Using three different climate models and removing the amount of greenhouse gases humans have injected into the atmosphere during the past 5,000 to 8,000 years, Vavrus and Kutzbach observed more permanent snow and ice cover in regions of Canada, Siberia, Greenland and the Rocky Mountains .

Source: ScienceDaily

Friday, 8 May 2009

Silanigtalersarput


In his book about the Arctic Thule expeditions and the inuit people, Knud Rasmussen (the greenlandic explorer) gives an account of that remarkable skill they call "Silanigtalersarput", the capacity of seeing clearly in darkness and even see through the clothing, skin and flesh of the fellow beings, into their very innermost being."

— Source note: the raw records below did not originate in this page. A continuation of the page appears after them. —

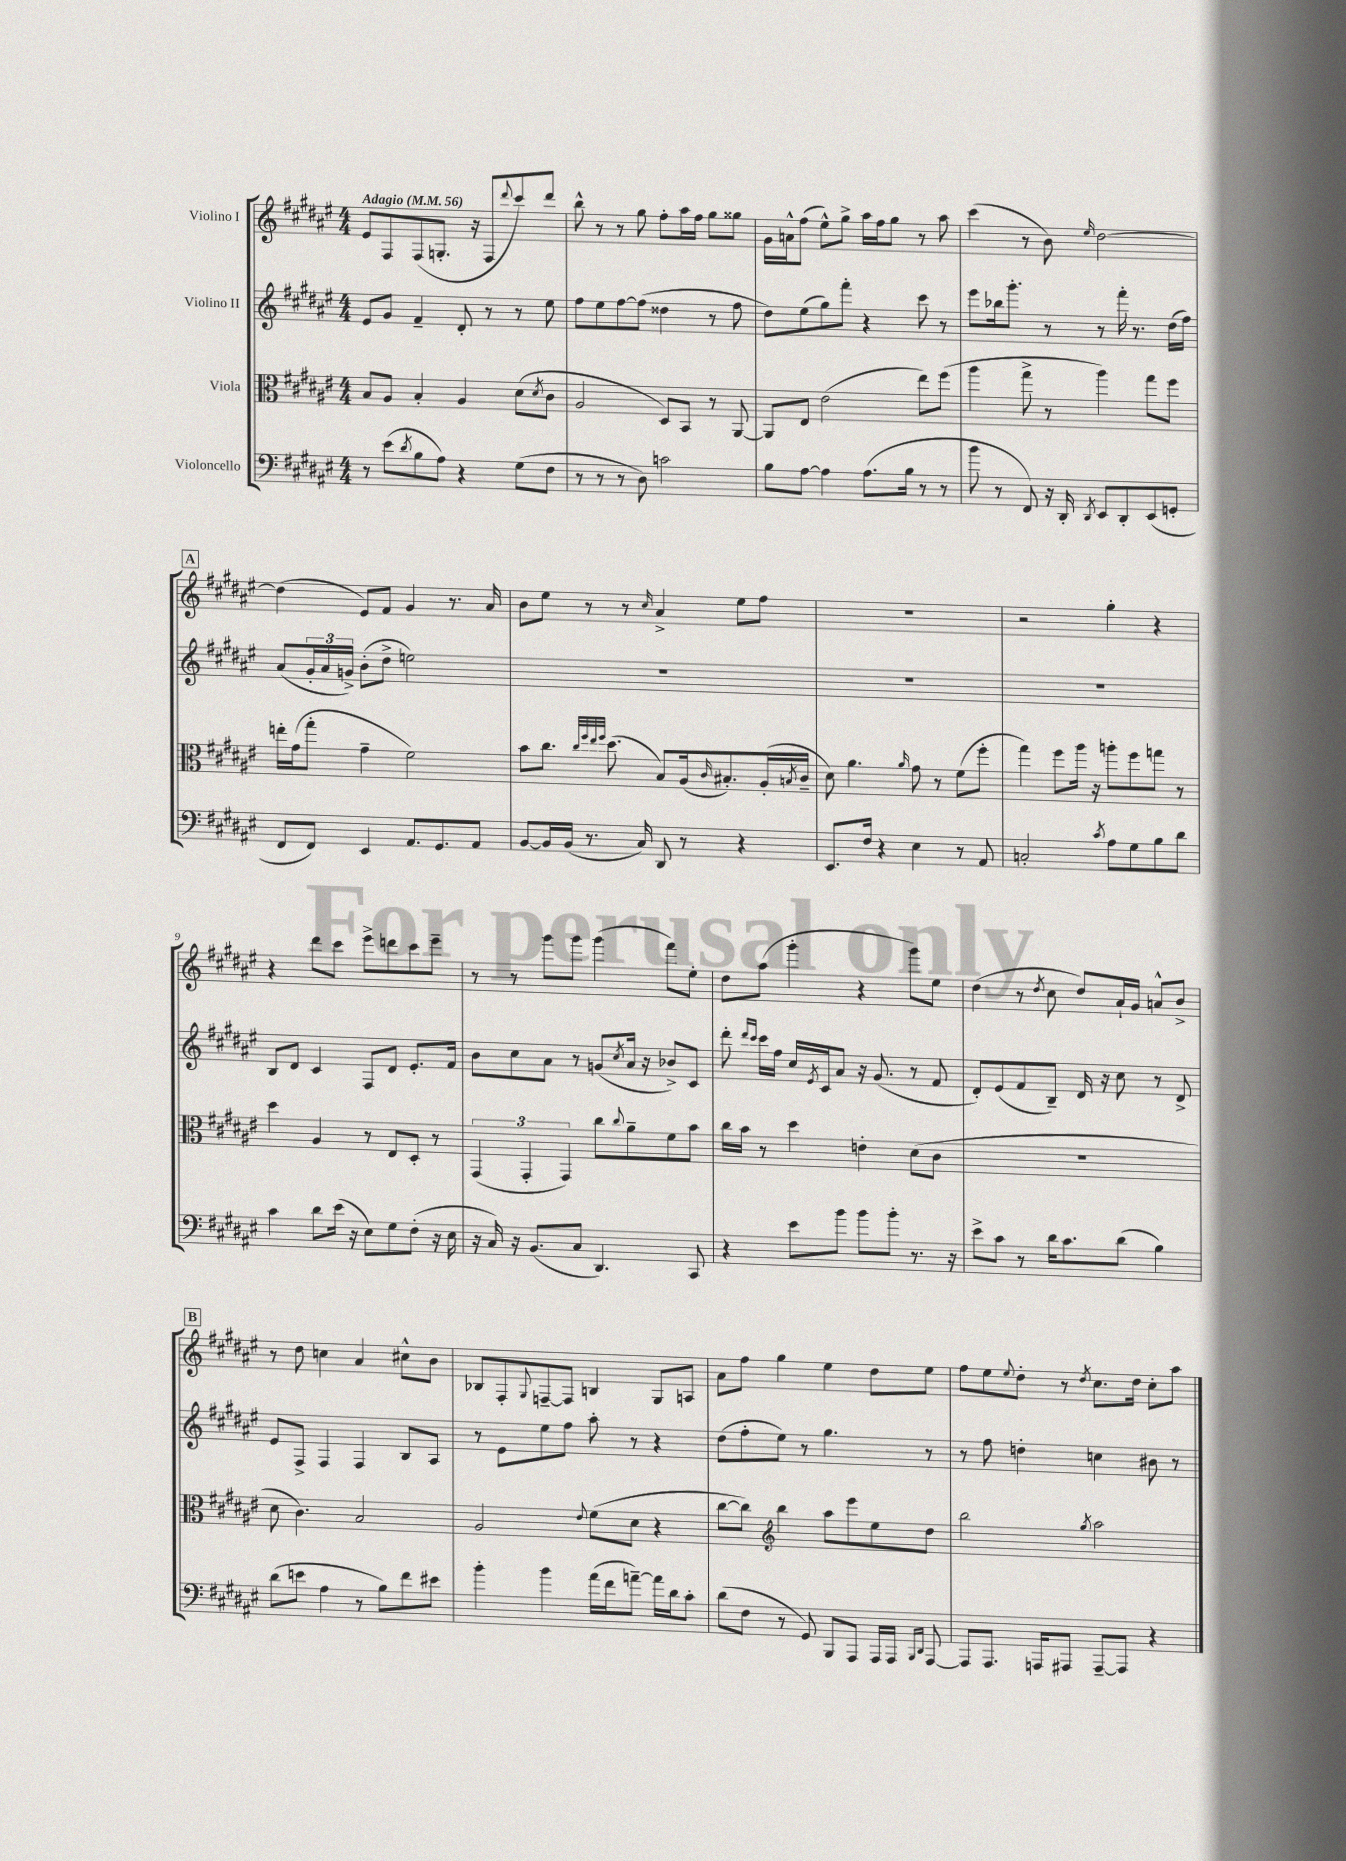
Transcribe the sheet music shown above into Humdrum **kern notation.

**kern	**kern	**kern	**kern
*staff4	*staff3	*staff2	*staff1
*clefF4	*clefC3	*clefG2	*clefG2
*k[f#c#g#d#a#e#]	*k[f#c#g#d#a#e#]	*k[f#c#g#d#a#e#]	*k[f#c#g#d#a#e#]
*M4/4	*M4/4	*M4/4	*M4/4
*MM56	*MM56	*MM56	*MM56
8r	8B	8e#	8e#
(8e#	8A#	8g#	8F#
8qd#	.	.	.
8B	4B'	4f#~	(8F#
8A#)	.	.	8.G'
4r	4A#	8d#'	.
.	.	.	16r
.	.	8r	8F#
.	.	.	8qqddd#
(8G#	(8d#	8r	8ccc#)
.	8qd#	.	.
8F#	8c#	8ee#	8ddd#
=	=	=	=
8r	2A#	8ff#	8bb^^
8r	.	8ee#	8r
8r	.	[8ff#	8r
8D#)	.	(8ff#]	8gg#
2c	8D#)	4dd##	8ff#'
.	8BB	.	16aa#
.	.	.	16ff#
.	8r	8r	8gg#
.	[8AA#	8ff#	8gg##
=	=	=	=
8B	8AA#]	8dd#)	16g#
.	.	.	16a^^
[8A#	8E#	(8ee#	(8ff#
4A#]	(2e#	8gg#)	8ee#^^)
.	.	8fff#'	8gg#^
(8.A#	.	4r	16aa#
.	.	.	16ff#
.	.	.	8gg#
16B	.	.	.
8r	8ee#)	8ccc#	8r
8r	(8ff#	8r	8aa#
=	=	=	=
8b	4aa#	8eee#	(4ccc#
8r	.	16bb-	.
.	.	8.ggg#'	.
8FF#)	8gg#^	.	8r
16r	8r	8r	8b)
16DD#'	.	.	.
8qDD#	.	.	16qqee#
8EE#	4aa#)	8r	[2dd#
8DD#'	.	16fff#'	.
.	.	8.r	.
(8EE#	8gg#	.	.
8GG'	8ff#	(16dd#	.
.	.	16ff#)	.
=	=	=	=
8FF#	16ee'	(8a#	(4dd#]
.	(16g#	.	.
8FF#)	8gg#'	24g#'	.
.	.	24a#	.
.	.	24g^)	.
4EE#	4g#~	(8b'	8e#)
.	.	8dd#^	8f#
8.AA#	2f#)	2ee)	4g#
8.GG#	.	.	.
.	.	.	8.r
8AA#	.	.	.
.	.	.	16a#
=	=	=	=
[8BB	8b	1r	8b
16BB]	8.cc#	.	8ee#
(16BB	.	.	.
8.r	.	.	8r
.	32qqcc#	.	.
.	32qqff#	.	.
.	32qqee#	.	.
.	32qqff#	.	.
.	(8.dd#	.	.
.	.	.	8r
16C#)	.	.	.
.	.	.	16qqcc#
8DD#	8B)	.	4a#^
8r	(16A#	.	.
.	16qqc#	.	.
.	8.B#')	.	.
4r	.	.	8ee#
.	(16A#'	.	8ff#
.	8qB	.	.
.	16c#~	.	.
=	=	=	=
8.EE#	8d#)	1r	1r
.	4.a#	.	.
16F#	.	.	.
4r	.	.	.
.	16qqa#	.	.
4E#	8g#	.	.
.	8r	.	.
8r	(8f#	.	.
8AA#	8ff#'	.	.
=	=	=	=
2C'	4gg#)	1r	2r
.	8ff#	.	.
.	16aa#	.	.
.	16r	.	.
8qc#	.	.	.
8A#	8aa'	.	4gg#'
8G#	8ff#	.	.
8B	8gg	.	4r
8d#	8r	.	.
=	=	=	=
4c#	4dd#	8B	4r
.	.	8d#	.
8d#	4A#	4c#	8ddd#
(16e#	.	.	8ccc#
16r	.	.	.
8E#)	8r	8F#	8eee#^
8G#	8E#	8d#	8ddd
(8F#'	8D#'	8.e#'	8ccc#
16r	8r	.	8eee#~
16E#	.	16f#	.
=	=	=	=
16r	(6GG#	8b	8r
16C#)	.	.	.
16r	.	8cc#	8r
.	6GG#'	.	.
(8.BB	.	.	.
.	.	8a#	8ggg#
.	6GG#)	.	.
8C#	.	8r	8ggg#
4.DD#)	8cc#	(8g	(4ggg#
.	8qqcc#	8qcc#	.
.	8a#~	16a#	.
.	.	16r	.
.	8f#	8b-^)	8fff#)
8CC#	8b	8c#	8ee#'
=	=	=	=
4r	16cc#	8ddd#'	8dd#
.	16b	.	.
.	.	16qqddd#	.
.	.	16qqccc#	.
.	8r	16ccc#	(8aa#
.	.	16ff#	.
8e#	4dd#	16cc#	4ggg#'
.	.	8qe#	.
.	.	16c#	.
8b	.	8a#	.
8b	4e'	16r	4r
.	.	(8.g#	.
8b'	.	.	.
8.r	(8d#	8r	8ggg#)
.	8c#	8f#	8ee#
16r	.	.	.
=	=	=	=
8e#^	1r	8d#')	(4dd#
8c#	.	(8e#	.
8r	.	8f#	8r
.	.	.	8qdd#
16d#	.	8B~)	8cc#
8.c#	.	.	.
.	.	16d#	8dd#)
.	.	16r	.
(8d#	.	8cc#	16a#`
.	.	.	16g#
4B)	.	8r	8a^^
.	.	8d#^	8b^
=	=	=	=
(8d#	8d#	8e#	8r
8e	4.c#)	8F#^	8dd#
4A#	.	4F#	4cc
8r	2B	4F#	4a#
8B)	.	.	.
8f#	.	8B	8cc#^^
8e#	.	8A#	8b
=	=	=	=
4b'	2A#	8r	8B-
.	.	8e#	8F#'
.	.	.	8qqG#
4b	.	8ee#	[8F~
.	.	8ff#	8F]
.	8qqe#	.	.
(16a#	(8f#	8aa#'	4B
16f#	.	.	.
[8a~)	8d#	8r	.
16a]	4r	4r	8G#
16d#	.	.	.
8c#'	.	.	8A
=	=	=	=
(8d#	[8cc#	(8dd#	8a#
8F#	8cc#])	8ff#'	8ff#
*	*clefG2	*	*
8r	4bb	8ee#)	4gg#
8GG#)	.	8r	.
8BBB	8aa#	4.gg#	4ee#
8AAA#	8eee#	.	.
16AAA#	8ee#	.	8dd#
16AAA#	.	.	.
16qqBBB	.	.	.
16qqDD#	.	.	.
[8AAA#	8dd#	8r	8ee#
=	=	=	=
8AAA#]	2bb	8r	8ff#
8.AAA#	.	8ff#	8ee#
.	.	.	8qqee#
.	.	4dd'	8dd#'
16AAA	.	.	.
8AAA#	.	.	8r
.	8qgg#	.	8qdd#
[8AAA#~	2aa#	4cc	8.cc#
8AAA#]	.	.	.
.	.	.	16dd#
4r	.	8b#	8cc#'
.	.	8r	8aa#
==	==	==	==
*-	*-	*-	*-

Anyhow, it is a great word for deep wisdom. I could use some Silanigtalersarput.

Wednesday, 6 May 2009

An Arctic Poem

Emily Dickinson - As if some little Arctic flower


As if some little Arctic flower
Upon the polar hem
Went wandering down the Latitudes
Until it puzzled came
To continents of summer
To firmaments of sun
To strange, bright crowds of flowers
And birds, of foreign tongue!
I say, As if this little flower
To Eden, wandered in
What then? Why nothing,
Only, your inference therefrom!


Tuesday, 5 May 2009

My town

I live in Porto - Gaia, a double city in Portugal on both sides of the Douro river, close to its mouth on the Atlantic Ocean. You can find a rather nice quality of life here, despite a little too much litter on the streets, rude talking and some very ugly buildings. Street crime is growing too.

But the old trading town center is attractive, there is quite a lot of nice cafés ( I mean, coffee houses: they mainly serve coffee), paved pedestrian streets with old houses and many many shops,some baroque churches and an old beautiful public garden.

The problem is that Porto - Gaia is off the circuit of the great cities of culture. It's a rather dead provincial town. Almost everything looks old and in decay. The only joyful area is by the sea - the sea promenades: North and South of the river , they are the best places to live.

There is absolutely no feeling of adventure here, no research teams, no explorers whatever, no dreams of Thule! Just a conventional and sad day-by-day, without horizons to look for except the sea.



That´s why I started this blog. I feel I am living elsewhere, in lands of mistery and unexpected thrills, of calm lonesome beauty waiting to be discovered and explored.

Images: Isabel Fiadeiro, Henrique Matos

Monday, 4 May 2009

Music for Thule :
1 - Spiegel im Spiegel


Written by Arvo Pärt in 1978 , "Mirror in a Mirror" is my first choice for Ultima Thule music. I found in it the mistery, the strangeness, the tranquility, the solitude, the sense of infinity and transcendence I search.



Here we will moor our lonely ship


Here we will moor our lonely ship
And wander ever with woven hands,
Murmuring softly lip to lip,
Along the grass, along the sands,
Murmuring how far away are the unquiet lands.